Researchers from Paris Seine Saint-Denis Hospital Group, Bobigny, France retrospectively tested a respiratory specimen obtained from a patient with hemoptysis in December 2019 and confirmed that the patient was infected by SARS-CoV-2. Judging from this result, the outbreak in France started earlier than the official notification of the first confirmed case on January 24, 2020 (32).

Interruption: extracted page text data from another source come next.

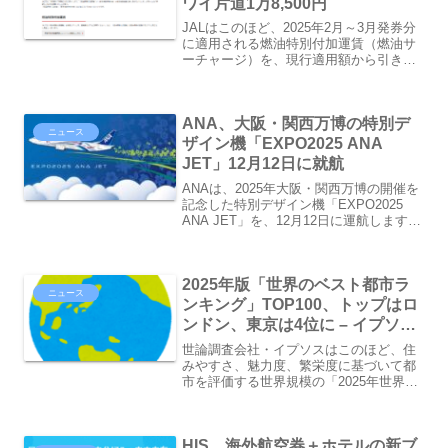
ワイ片道1万8,500円
JALはこのほど、2025年2月～3月発券分
に適用される燃油特別付加運賃（燃油サ
ーチャージ）を、現行適用額から引き上
げると発表しました。JAL、国際線の燃
油サーチャージ引き上げ - 韓国片道3,000
円、ハワイ片道1万8,500円チェルJA...
ANA、大阪・関西万博の特別デ
ニュース
ザイン機「EXPO2025 ANA
JET」12月12日に就航
ANAは、2025年大阪・関西万博の開催を
記念した特別デザイン機「EXPO2025
ANA JET」を、12月12日に運航します。
ANA×大阪・関西万博の特別デザイン機
「EXPO2025 ANA JET」が12月12日に
就航決定大阪・関西万...
2025年版「世界のベスト都市ラ
ニュース
ンキング」TOP100、トップはロ
ンドン、東京は4位に – イプソス
調べ
世論調査会社・イプソスはこのほど、住
みやすさ、魅力度、繁栄度に基づいて都
市を評価する世界規模の「2025年世界の
ベスト都市ランキング （2025 World's
Best Cities）」TOP100を公開。首位は
ロンドンで、東京は4位にラ...
HIS、海外航空券＋ホテルの新ブ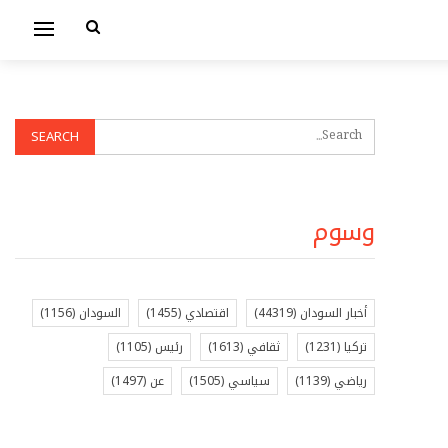
وسوم
أخبار السودان
(44319)
اقتصادي
(1455)
السودان
(1156)
تركيا
(1231)
ثقافي
(1613)
رئيس
(1105)
رياضي
(1139)
سياسي
(1505)
عن
(1497)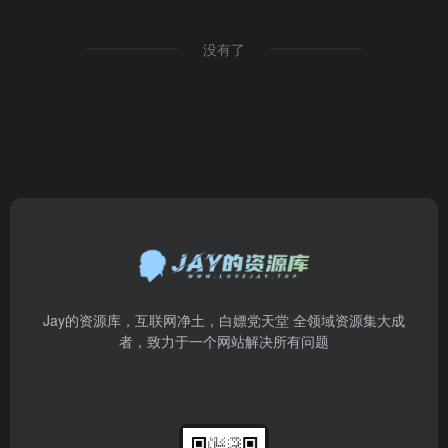
没有了
Jay的资源库，互联网净土，白嫖党天堂 全领域资源集大成
者，致力于一个网站解决所有问题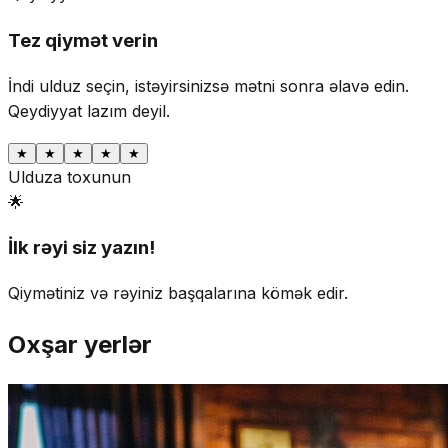
Tez qiymət verin
İndi ulduz seçin, istəyirsinizsə mətni sonra əlavə edin.
Qeydiyyat lazım deyil.
★
★
★
★
★
Ulduza toxunun
🌟
İlk rəyi siz yazın!
Qiymətiniz və rəyiniz başqalarına kömək edir.
Oxşar yerlər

Worldwide, earlier SARS-CoV-2 infections have not only been found in human cases, but also, studies of wastewater have shown that SARS-CoV-2 infections may have existed much earlier than the first reported human cases. The Italian Istituto Superiore di Sanità announced that SARS-CoV-2 was identified in wastewater samples collected in northern Italian cities Milan and Turin on December 18, 2019 — more than two months before the first local case of COVID-19 in the country (33). The Federal University of Santa Catarina in Brazil published a paper in which researchers detected SARS-CoV-2 RNA in human sewage samples collected in Florianópolis, Brazil on November 27, 2019, about three months before the first case of COVID-19 was reported in Brazil (34). Similarly, an investigation in Spain found that SARS-CoV-2 was detected in a frozen wastewater sample collected from a wastewater treatment plant in Barcelona on January 15, 2020, which was 41 days before the first confirmed case was reported in Spain (35).
Tracing the origin of a virus is scientific work, and solid conclusions only result from an enormous amount of effort, patience, global cooperation, some luck, and possibly decades of continuous research (36). There are common phenomena seen during the process of back-tracing a virus, including that transmission of a new pathogen is often greater in dense populations than in sparse populations. Therefore, emergence of major, new infectious diseases correlate strongly with human population density. Disease emergence is driven by the diagnostic ability of local doctors, the research capacity of scientists, the surveillance capabilities of local government, and the willingness to share information.
HIV was first reported in the United States in 1981 and has been traced back to Kinshasa in 1908. HCoV-HKU1 was first identified in Hong Kong SAR, China in 2004 and has been traced back to Brazil in 1995. SFTSV was first discovered in Henan Province, China in 2009 and has been traced back to Jiangsu Province, China in 1996. MERS-CoV was first reported in Saudi Arabia in 2012 and has been traced back to Somalia in 1983. Now, there is a growing number of clues, reports, and studies indicating that COVID-19 outbreaks occurred in multiple locations around the world before 2020. We should be inspired by the origin studies of previous viruses and carry out global cooperation to test more samples from patients that had COVID-19 symptoms, more environmental samples, and more susceptible-animal samples on larger spans of time and space.